Cisco and Hyundai are increasing the pace of innovation in automotive
Cisco's partnership with Hyundai Motor Company is a strong proof point of the accelerated innovation that happens when a high-tech leader joins forces with an automotive giant. This week at the Consumer Electronics Show in Las Vegas, Cisco and Hyundai announced the production of a next generation hyperconnected car. This new in-vehicle network will be available and featured in premium 2019 Hyundai production vehicles.
What sets this partnership apart is how quickly the two companies have brought this innovation to market. Bringing their respective expertise to the table in 2016, the companies agreed to create a flexible and more secure platform that would offer a path to innovate and build on smart-vehicle solutions. Announced ahead of schedule, this new platform features a software-defined vehicle architecture inside the car with tremendous value to auto companies, and the consumer.
Open architecture brings new innovation into the car
Current vehicles are built with closed and disparate networks and heavy wiring harnesses that are bulky and inflexible. Dozens of closed networks and proprietary solutions that exist today are not readily available to accept innovation. They also don't provide true connectivity for the future applications needed in a self-driving world.
Cisco is taking an approach that starts with the vehicle infrastructure. That means opening up the closed systems to create a full IP and Ethernet fabric. That includes interoperability of legacy hardware with an end-to-end secure platform. This is the only way to achieve full autonomy and enable vehicle-to-vehicle and vehicle-to-roadways communications. And, it will allow connection through to data centers and smart cities, allowing new services over time.
Software-defined platform enables full connectivity
Traditionally, the central gateway connects to all the legacy endpoints, devices, and buses inside the car. By putting software inside the central gateway, the new solution enables high speed connectivity downstream to every device in the car – and upstream to the cloud. This IP connectivity is required for applications to control devices based on real-time data and analytics.
The software defined platform:
Cisco's first-generation solution enables 1Gbps Ethernet
Cisco is enhancing in-vehicle networking by providing seven and twelve port Ethernet switches (depending on vehicle type) with industry leading high-speed switching from 100Mbps up to 1Gbps. This replaces the existing proprietary, costly and complex wiring solution with a high-speed digital solution for applications such as camera video. The faster processing, along with access to up-to-date telemetry allows data to be collected and analyzed in real-time.

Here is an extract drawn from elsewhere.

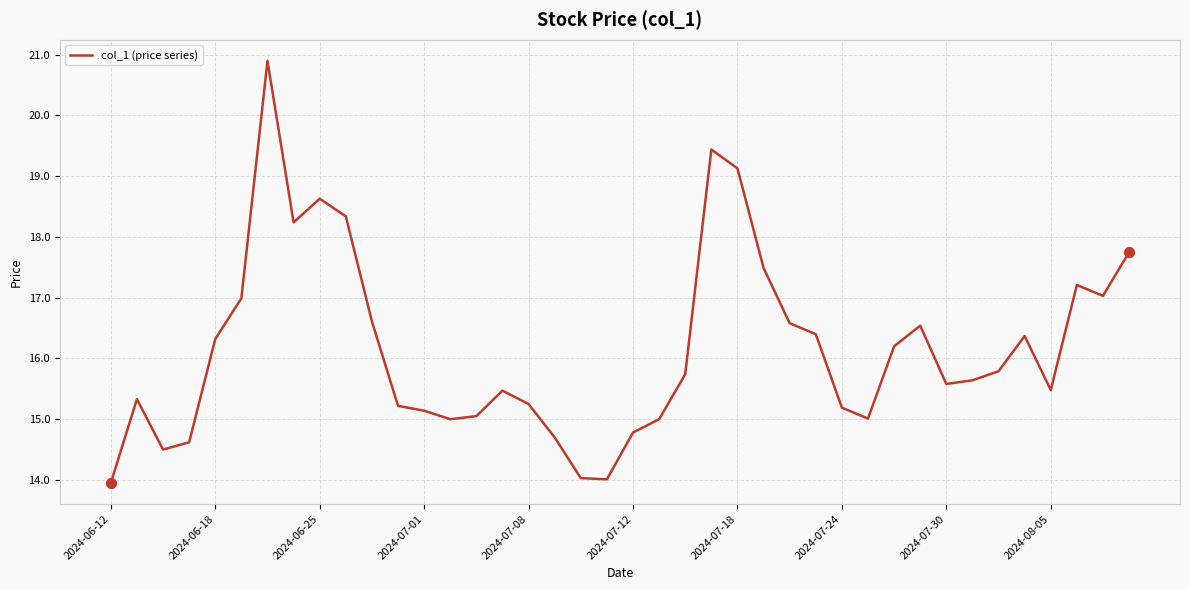

What is the greatest value displayed?

20.9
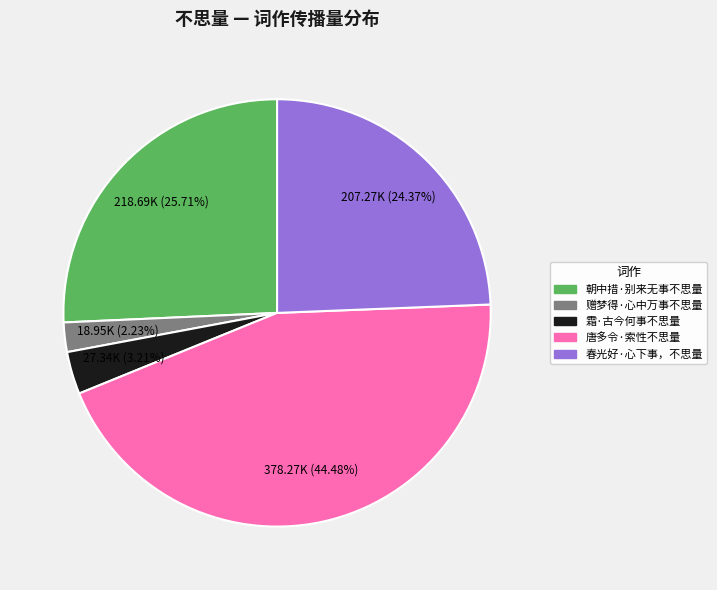

Which category has the biggest portion of the pie?

唐多令·索性不思量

Multi-layer security enables safe, highly secure connected cars
Cisco is taking an in-depth approach to security to address the multiple attack surfaces that exist in vehicles today. This end-to-end security architecture includes encryption, authentication, intrusion detection, firewall and network traffic analysis. But, the true strength of the solution ultimately is in securely connecting vehicles, roadways, smart cities and the multicloud environments utilized by consumers and OEMs alike.
Cisco's partnership with Hyundai is just the beginning. With the software-defined vehicle in place, there will be more high-speed networks to manage the centralized compute, sensor integration and consolidation within the car. There will be a ubiquitous IP fabric throughout to enable future services. Auto companies will begin to open up their vehicles by consolidating and standardizing current networks on an IP over Ethernet backbone.